Image and design file data
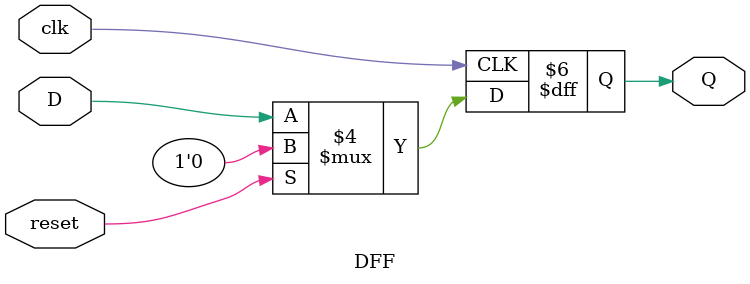
<source format=sv>

`ifndef DFF
`define DFF

module DFF(D, Q, clk, reset);
  input D, clk, reset;
  output reg Q;
 /*
  wire w1, w2, w3, w4, nQ;
  
  nand(w1,D,reset,w2);
  nand(w2,clk,w1,w3);
  nand(w3,reset,clk,w4);
  nand(w4,w1,w3);
  nand(nQ,w2,reset,Q);
  nand(Q,w3,nQ); */

  always @(posedge clk)
  begin
    if(reset == 1)
      Q <= 0;
    else
      Q <= D;
  end

endmodule
`endif  //DFF

</source>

- [Work item] Write out each line again, exactly as it appears above, except for any picture.

- [Result for this exercise]
<source format=sv>

`ifndef DFF
`define DFF

module DFF(D, Q, clk, reset);
  input D, clk, reset;
  output reg Q;
 /*
  wire w1, w2, w3, w4, nQ;
  
  nand(w1,D,reset,w2);
  nand(w2,clk,w1,w3);
  nand(w3,reset,clk,w4);
  nand(w4,w1,w3);
  nand(nQ,w2,reset,Q);
  nand(Q,w3,nQ); */

  always @(posedge clk)
  begin
    if(reset == 1)
      Q <= 0;
    else
      Q <= D;
  end

endmodule
`endif  //DFF

</source>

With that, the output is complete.